As tensions heat up on both sides of the Canadian border over a glut of low-cost Maine lobster being kept out of New Brunswick processing plants, there is something every Maine patriot should do: Eat more lobster.

The industry, which pumps more than $1 billion into the Maine economy each year, is not only one of our most dependable economic drivers and a steady source of employment in coastal communities, it also is our iconic product. Travel from our state and you’ll inevitably hear the question, “Eat a lot of lobster?”

That’s because for most of the world, Maine lobster is a luxury food, lumped in with filet mignon and caviar. Only in Maine do we see soft-shell “shedders” in our fish markets for affordable prices because they can’t be shipped long distances for the live trade.
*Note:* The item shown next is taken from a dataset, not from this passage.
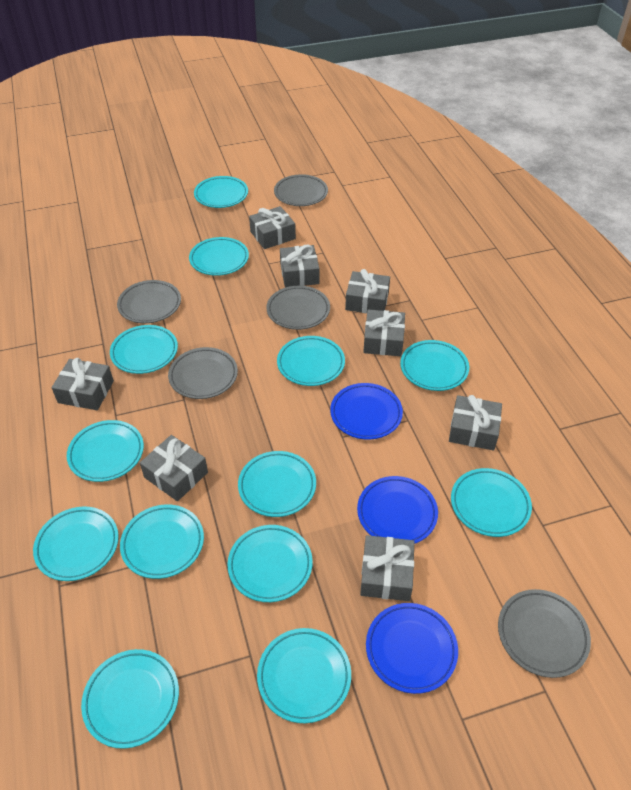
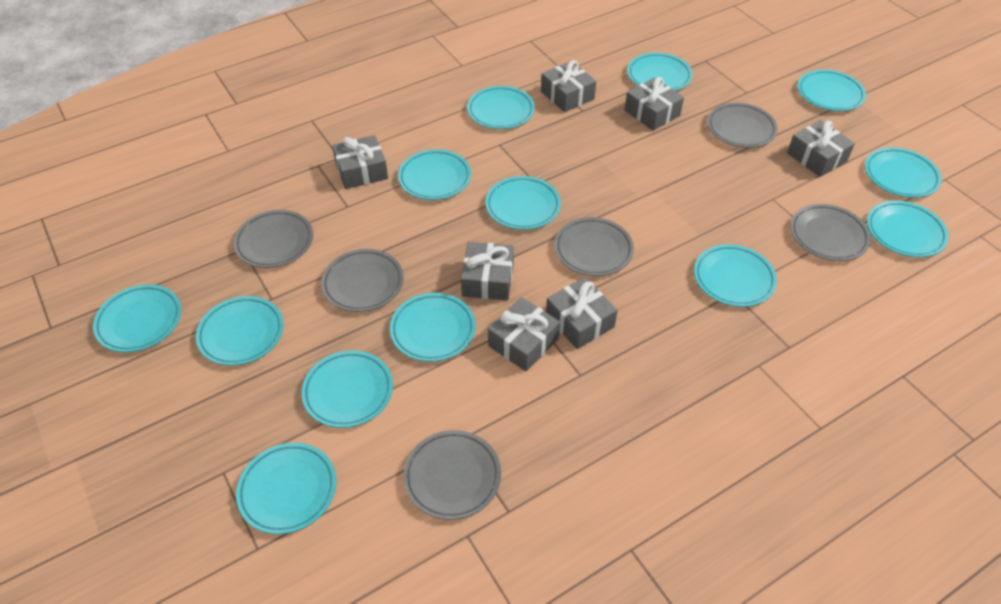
blue plate: [330,383,403,440] [357,476,438,544] [366,603,458,694] = 3 -> none = 0
grey gift: [51,358,114,410] [140,435,208,501] [249,206,296,249] [280,245,320,288] [345,269,390,313] [360,535,415,601] [363,310,405,356] [449,395,502,450] = 8 -> [332,135,388,189] [461,242,514,301] [488,297,560,371] [541,60,596,112] [546,277,618,349] [624,77,684,131] [787,120,855,177] = 7
grey plate: [117,280,181,323] [168,347,238,399] [266,286,330,330] [274,174,328,206] [498,589,591,678] = 5 -> [234,210,313,268] [321,249,404,312] [403,430,501,520] [554,217,634,276] [707,103,778,148] [790,204,871,261] = 6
This year, the shedders came earlier, robbing Maine lobstermen of the most lucrative part of their business. The overabundance of soft-shell lobsters on the market made the price crash. Now, Canadian protests are interfering with shipping to processing plants, the only other market for these lobsters.

This dispute has rightly attracted the attention of Gov. Paul LePage and Sen. Olympia Snowe, who has called on U.S. Secretary of State Hillary Clinton to intervene.

It also has revived long-range policy discussions about Maine’s vulnerability because of its lack of processing facilities. Canada has a dozen plants on its side of the border, while we have only three. If warmer ocean temperatures are going to make this year’s early shedding an annual event, the state should be prepared to process the lobster.

Although important, none of these efforts is likely to help Maine lobstermen right now. The biggest boost they could get would be for Maine people and their visitors to make the most of this situation and follow advice of 50 businesses bound together in the Maine Lobster Lovers Celebration, which urges all of us to take care of our neighbors by eating more lobster. If only it were always this easy to help.